# RECORDS PROVIDED
□ □ □ □ □

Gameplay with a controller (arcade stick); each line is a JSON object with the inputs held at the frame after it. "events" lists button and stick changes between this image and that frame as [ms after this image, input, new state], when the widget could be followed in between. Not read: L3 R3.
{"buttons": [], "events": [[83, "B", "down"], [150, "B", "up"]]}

□ □ □ □ □

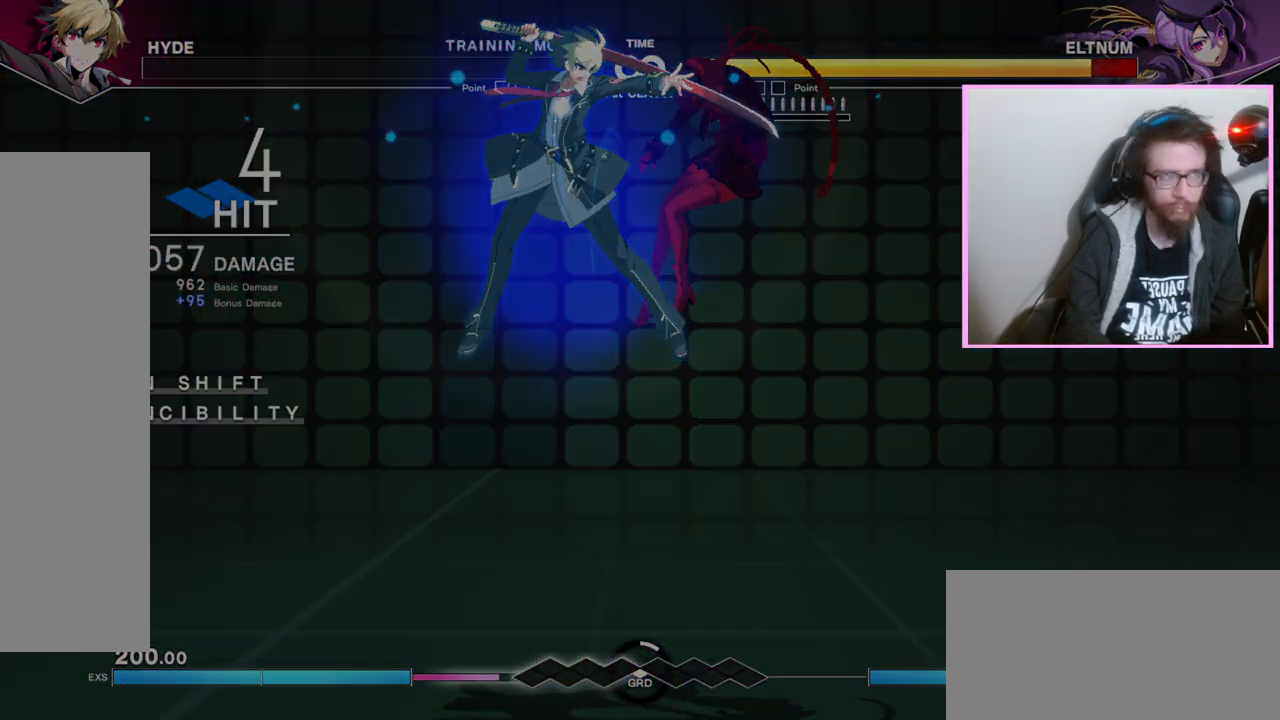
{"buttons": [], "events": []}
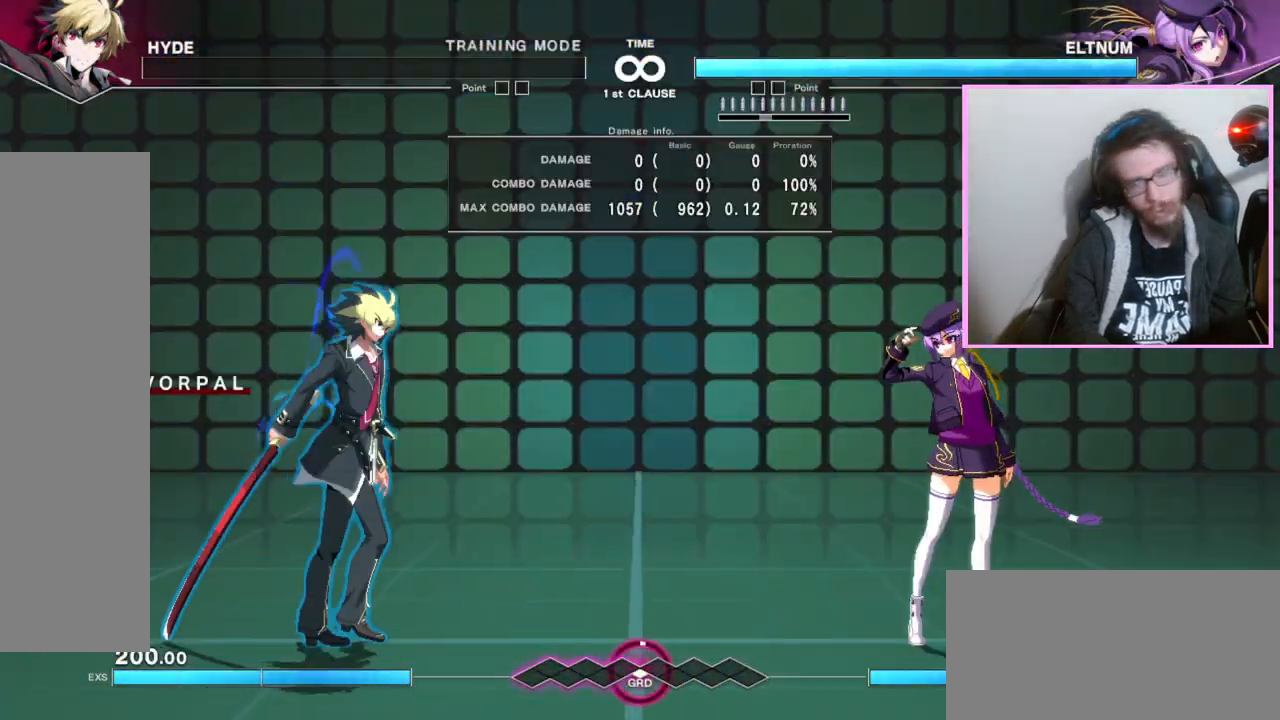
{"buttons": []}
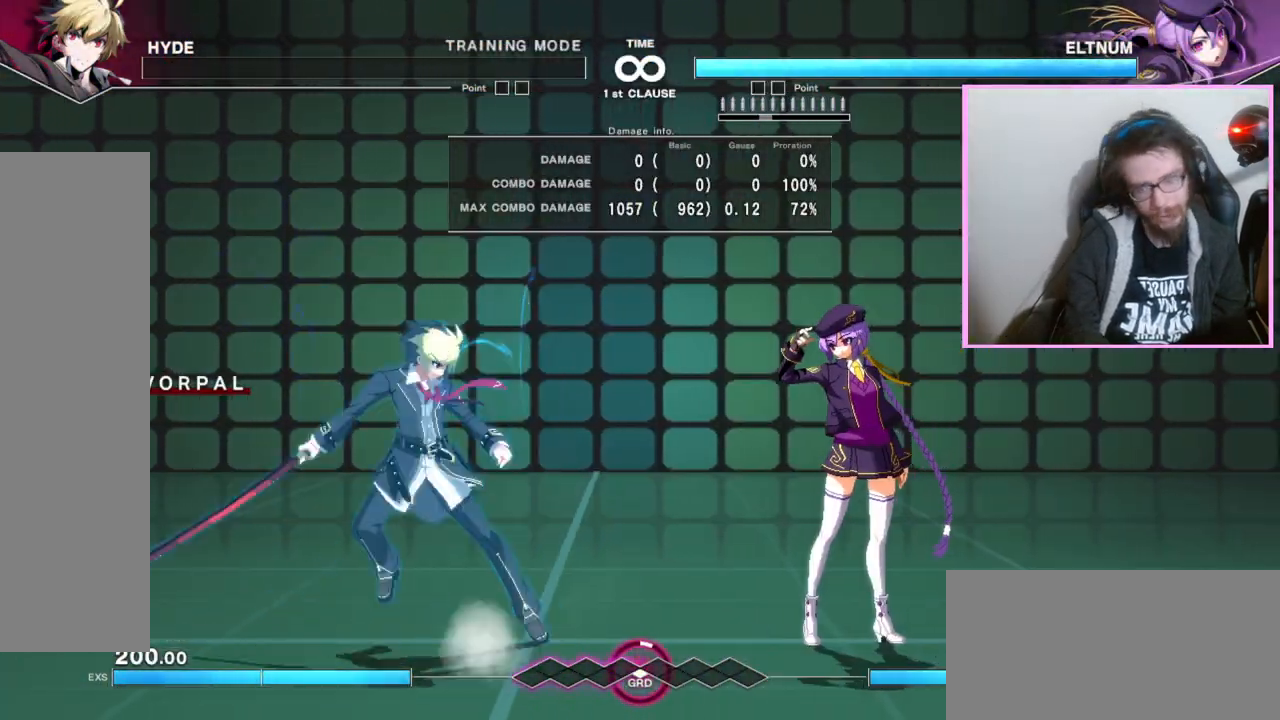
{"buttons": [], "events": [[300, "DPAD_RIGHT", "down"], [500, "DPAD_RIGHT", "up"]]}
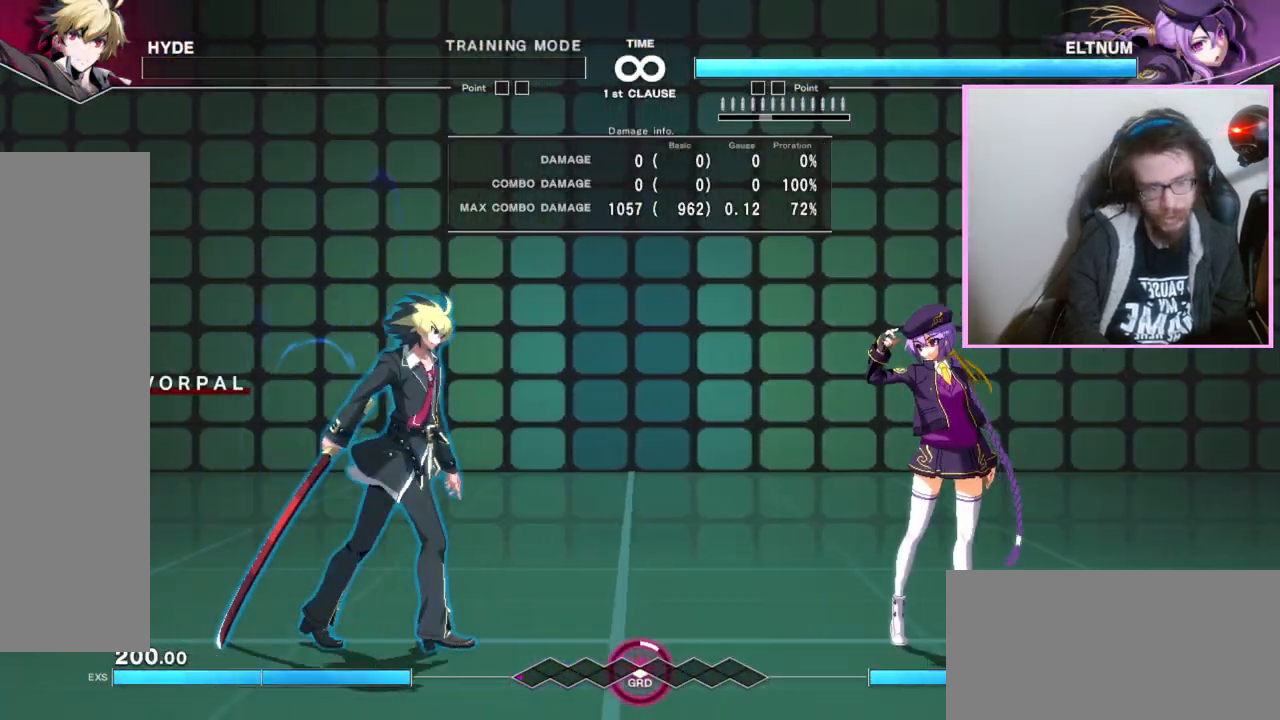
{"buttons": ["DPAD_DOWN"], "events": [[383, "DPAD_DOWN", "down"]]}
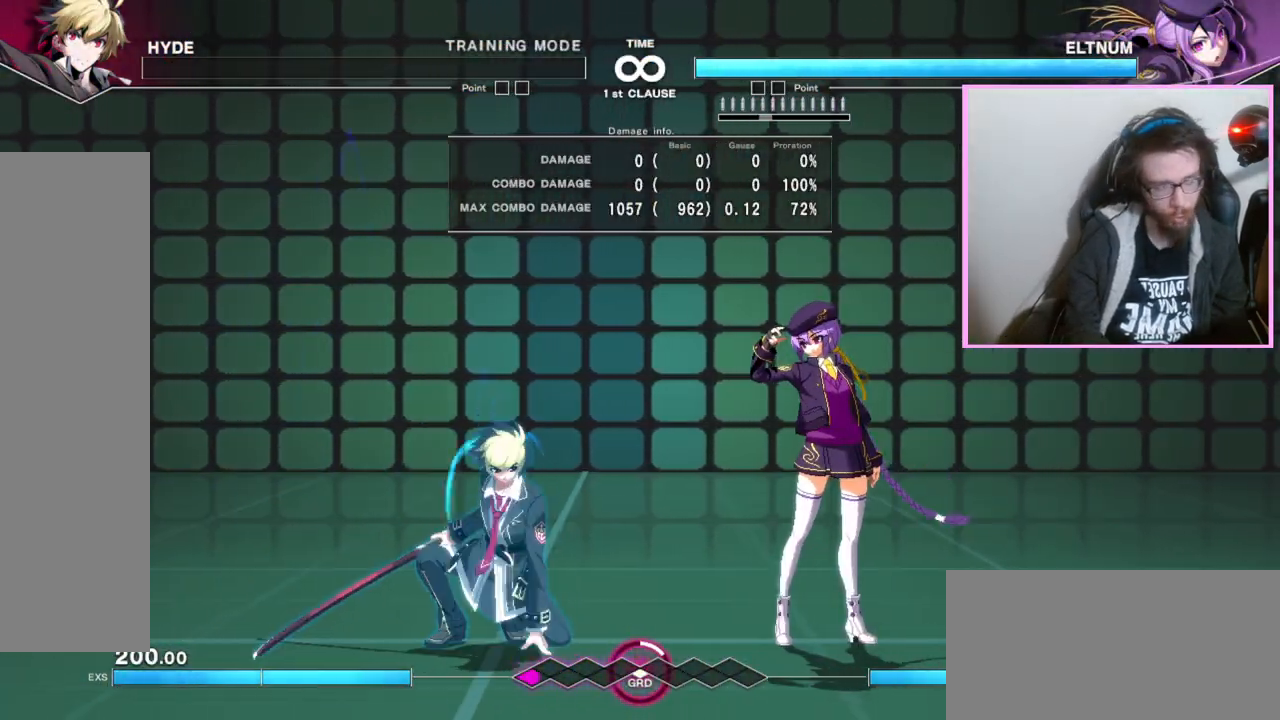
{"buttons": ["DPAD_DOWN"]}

□ □ □ □ □

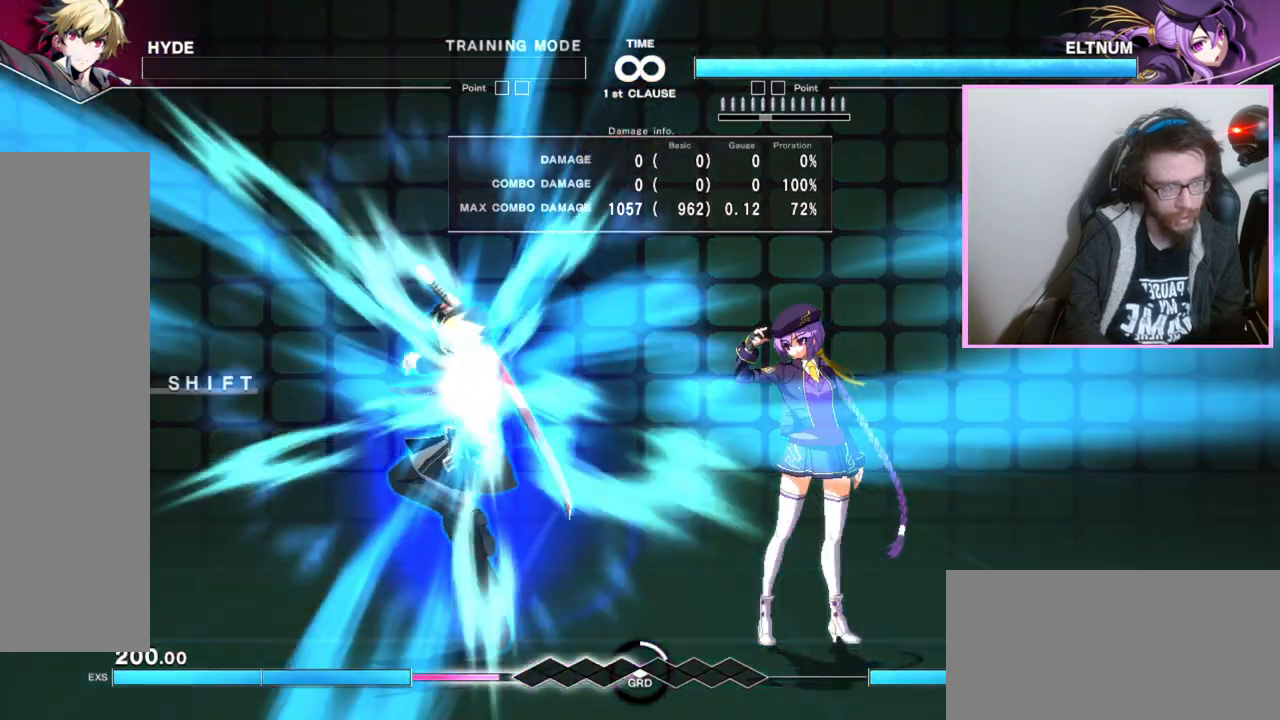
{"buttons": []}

□ □ □ □ □

Across the entries above, tally every line that includes the string "events", then state only the count.

# THE COMPLETED TASK
5